达里奥低下头,没再说话,转身朝着河道另一侧的出口走去 —— 那是通往园区外围的小路,之前他跟着 Baby Firefly 巡查时见过。他的背影在霓虹灯下拉得很长,带着几分落寞,河水顺着他的裤腿滴落,在地面留下一串湿痕,渐渐消失在黑暗里。
奥特和瓦勒留斯对视一眼,弯腰捡起地上的枪 —— 除了奥特手里的,还有之前帮派分子掉落的两把霰弹枪和一把手枪。他们将枪分给旁边几个看起来还算镇定的原人质游客:“怪物还在外面,我们得赶紧离开。” 奥特的声音因紧张有些沙哑,他的目光扫过幸存的人 —— 罗塞塔集团的沃斯・凯勒曼正整理凌乱的西装,试图维持最后的体面,可他颤抖的手指却暴露了内心的恐惧;韩国苯生集团的金泰贤扶着沾水花的眼镜,镜片上的水雾让他看不清前路,只能紧紧跟着前面的人;辉瑞制药的迈克尔・罗伯特・威尔逊则紧紧攥着他冒险带出的病毒检测报告,报告被水打湿了边角,他却依旧宝贝地抱在怀里 —— 这是唯一能证明他经历过这场灾难的证据。

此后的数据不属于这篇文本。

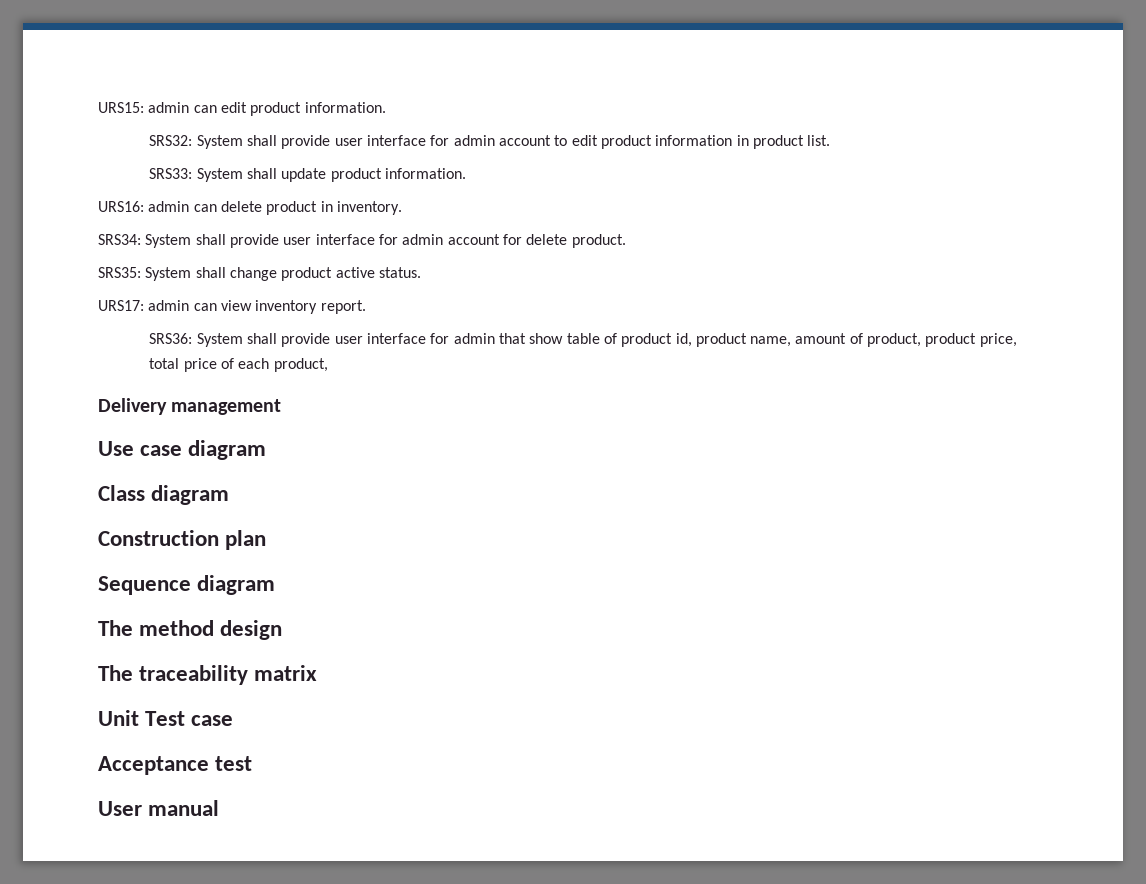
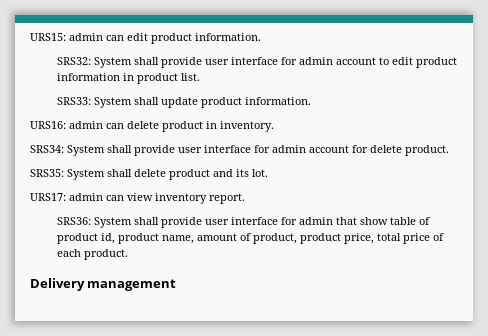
[229,267,421,281] change product active status. -> [134,169,268,180] delete product and its lot.
[273,358,328,372] product, -> [84,249,129,260] product.
[98,440,267,460] [98,485,230,505] [98,530,267,550] [98,575,276,595] [98,620,283,640] [98,665,318,685] [98,710,234,726] [98,756,253,775] [98,800,220,816] // Use case diagram // Class diagram // Construction plan // Sequence diagram // The method design // The traceability matrix // Unit Test case // Acceptance test // User manual -> (177, 285) none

新威尔法玛的阿拉夫・辛格・帕特尔、爱琴海海洋产业的安德烈亚斯・佩特罗斯・卡洛盖里斯、全球农产品联合的卢卡斯・加布里埃尔・费雷拉、红盾石油集团的杰基・维拉・科文、吉阳株式会社的田中健太郎、新三联集团的谢临渊、神亚制药的程叙白等人也跟在后面,每个人脸上都写满恐惧与疲惫,脚步踉跄却不敢停下 —— 他们知道,只要慢一步,就可能成为下一个牺牲品。

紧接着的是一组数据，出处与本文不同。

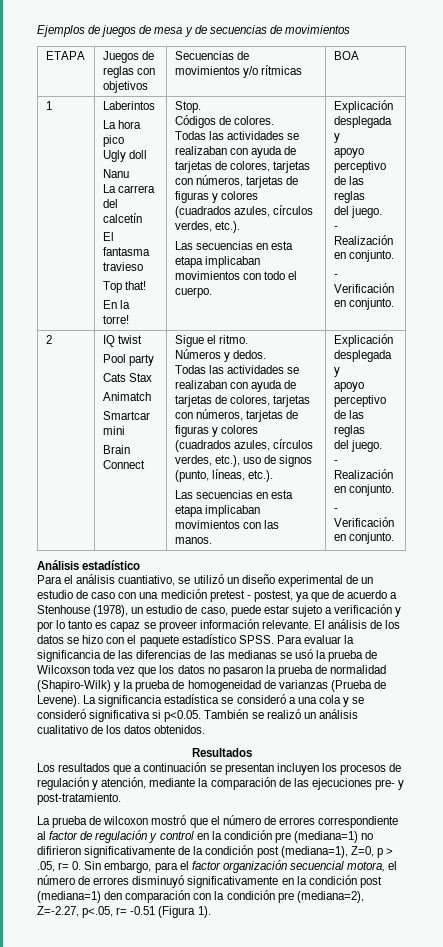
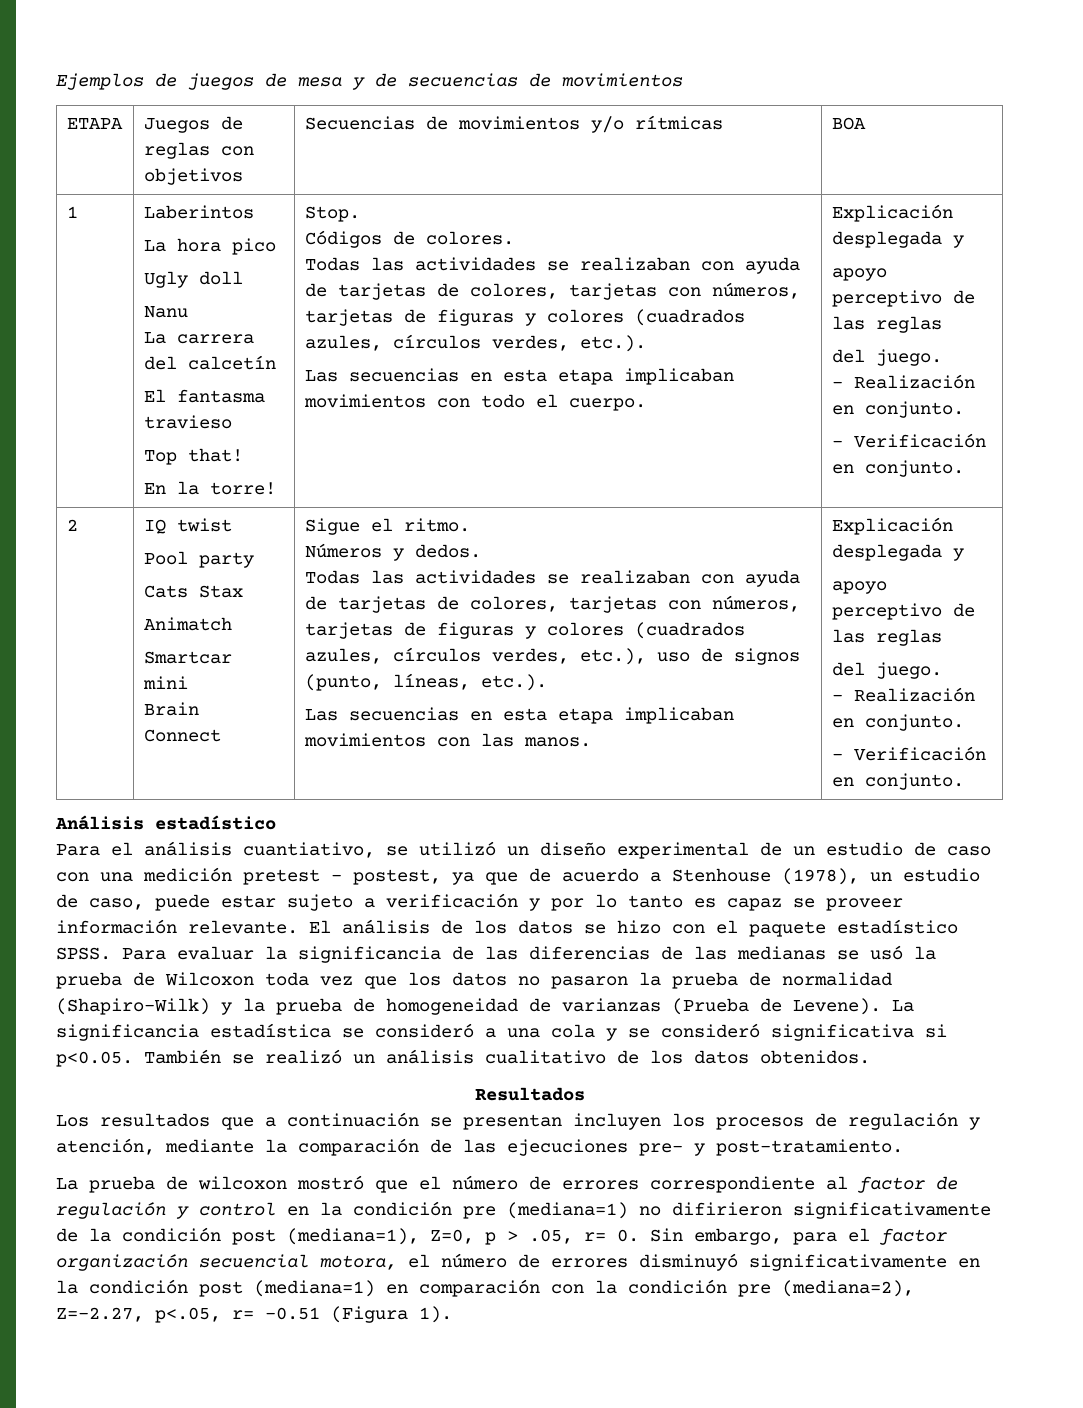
[37,665,90,674] Wilcoxson -> [165,972,254,986] Wilcoxon
[104,891,123,900] den -> [386,1284,408,1294] en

“大家跟紧我,出口在东侧大门!” 奥特指向前方 —— 东侧大门是员工通道,之前他听达里奥提过,那里没有被怪物破坏,也没有帮派分子看守。他率先迈步,脚下的河水发出 “啪嗒” 声,每一步都走得小心翼翼;瓦勒留斯跟在他身边,耳朵警惕地捕捉着周围的动静 —— 吸血鬼的听觉远超常人,他能听到远处传来的怪物嘶吼,也能听到身后人群的呼吸声,手中的枪随时准备应对突发状况。